A Vision based Indian Traffic Sign Classification
Author(s) -
Altaf Alam,
Zainul Abdin Jaffery
Publication year - 2020
Publication title -
international journal of recent technology and engineering
Language(s) - English
Resource type - Journals
ISSN - 2277-3878
DOI - 10.35940/ijrte.f8775.038620
Subject(s) - computer science , artificial intelligence , traffic sign recognition , support vector machine , pattern recognition (psychology) , outlier , visualization , traffic sign , box plot , classifier (uml) , computer vision , sign (mathematics) , mathematics , mathematical analysis , statistics
In this paper, an algorithm is proposed to classify the Indian traffic sign as mandatory cautionary and informatory class.

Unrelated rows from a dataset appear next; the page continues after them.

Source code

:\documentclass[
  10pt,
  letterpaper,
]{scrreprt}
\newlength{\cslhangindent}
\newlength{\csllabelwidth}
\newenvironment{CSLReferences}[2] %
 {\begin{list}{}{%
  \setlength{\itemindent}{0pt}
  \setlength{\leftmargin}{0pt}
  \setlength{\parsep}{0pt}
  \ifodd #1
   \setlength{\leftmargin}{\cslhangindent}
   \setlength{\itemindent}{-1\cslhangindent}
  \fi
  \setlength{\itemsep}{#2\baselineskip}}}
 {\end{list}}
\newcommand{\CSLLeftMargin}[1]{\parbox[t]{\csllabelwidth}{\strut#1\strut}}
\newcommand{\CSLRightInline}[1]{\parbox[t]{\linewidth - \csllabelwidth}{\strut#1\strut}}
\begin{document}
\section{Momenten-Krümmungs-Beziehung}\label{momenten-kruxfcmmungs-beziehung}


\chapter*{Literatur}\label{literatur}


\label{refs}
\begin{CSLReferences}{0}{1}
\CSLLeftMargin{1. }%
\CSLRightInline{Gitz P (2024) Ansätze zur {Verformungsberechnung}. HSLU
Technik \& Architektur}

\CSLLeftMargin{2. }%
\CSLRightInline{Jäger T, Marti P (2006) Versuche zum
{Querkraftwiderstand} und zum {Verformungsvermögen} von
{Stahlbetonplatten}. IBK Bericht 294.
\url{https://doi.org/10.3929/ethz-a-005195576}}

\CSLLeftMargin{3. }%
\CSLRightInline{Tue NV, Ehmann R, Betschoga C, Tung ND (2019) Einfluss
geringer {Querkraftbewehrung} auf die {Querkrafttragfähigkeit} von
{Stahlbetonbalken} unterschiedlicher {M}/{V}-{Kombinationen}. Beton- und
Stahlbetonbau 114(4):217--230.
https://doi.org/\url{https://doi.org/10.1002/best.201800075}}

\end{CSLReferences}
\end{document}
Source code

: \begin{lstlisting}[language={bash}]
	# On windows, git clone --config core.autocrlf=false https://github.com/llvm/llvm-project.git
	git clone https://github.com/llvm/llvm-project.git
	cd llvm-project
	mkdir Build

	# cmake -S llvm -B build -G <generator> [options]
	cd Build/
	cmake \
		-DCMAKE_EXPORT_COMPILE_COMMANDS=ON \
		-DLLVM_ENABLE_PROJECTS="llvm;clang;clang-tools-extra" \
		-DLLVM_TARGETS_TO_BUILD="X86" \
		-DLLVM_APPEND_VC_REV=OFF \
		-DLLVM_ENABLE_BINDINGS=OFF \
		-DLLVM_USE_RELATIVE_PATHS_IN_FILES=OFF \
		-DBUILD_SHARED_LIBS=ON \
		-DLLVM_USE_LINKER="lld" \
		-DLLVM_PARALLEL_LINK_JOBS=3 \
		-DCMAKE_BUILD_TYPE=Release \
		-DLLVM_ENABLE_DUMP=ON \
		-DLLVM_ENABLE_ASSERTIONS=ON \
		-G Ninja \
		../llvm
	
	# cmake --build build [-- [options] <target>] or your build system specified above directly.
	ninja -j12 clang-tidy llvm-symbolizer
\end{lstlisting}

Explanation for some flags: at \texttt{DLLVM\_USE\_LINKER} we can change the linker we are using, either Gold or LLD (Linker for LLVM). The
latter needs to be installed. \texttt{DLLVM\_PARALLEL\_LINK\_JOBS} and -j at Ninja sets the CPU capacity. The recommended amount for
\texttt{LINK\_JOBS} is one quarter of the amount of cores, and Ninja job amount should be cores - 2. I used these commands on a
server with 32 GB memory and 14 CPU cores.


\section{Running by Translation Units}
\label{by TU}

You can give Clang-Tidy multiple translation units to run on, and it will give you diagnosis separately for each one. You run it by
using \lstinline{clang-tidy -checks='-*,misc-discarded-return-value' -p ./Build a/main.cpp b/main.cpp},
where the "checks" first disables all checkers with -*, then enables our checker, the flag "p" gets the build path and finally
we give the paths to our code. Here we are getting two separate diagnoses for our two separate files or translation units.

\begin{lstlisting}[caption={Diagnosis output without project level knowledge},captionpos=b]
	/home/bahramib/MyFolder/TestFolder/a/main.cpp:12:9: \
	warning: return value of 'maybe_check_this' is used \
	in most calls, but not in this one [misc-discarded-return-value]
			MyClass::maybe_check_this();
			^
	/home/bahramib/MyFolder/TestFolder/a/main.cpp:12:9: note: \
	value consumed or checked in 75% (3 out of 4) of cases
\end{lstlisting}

In order to complete the task, system extracted the speed up robust features (SURF) from the Indian traffic sign data, and exploited these features to train support vector machine (SVM) algorithm. Combination of SURF features and SVM classifier makes system robust for scale variation, rotation, translation and illumination variation as well as generalization is achieved. Dimension of features have been reduced by choosing a sub set of features. Whisker and box plot visualization utilized to understand the features data. Whisker plot visualization concluded about the range, skewness, median and outliers of feature data therefore, it makes the system capable to keep good features and back out from irrelevant features. Feature refinement reduces the computational complexity. The results evaluated narrate that the overall performance of proposed algorithm is efficient.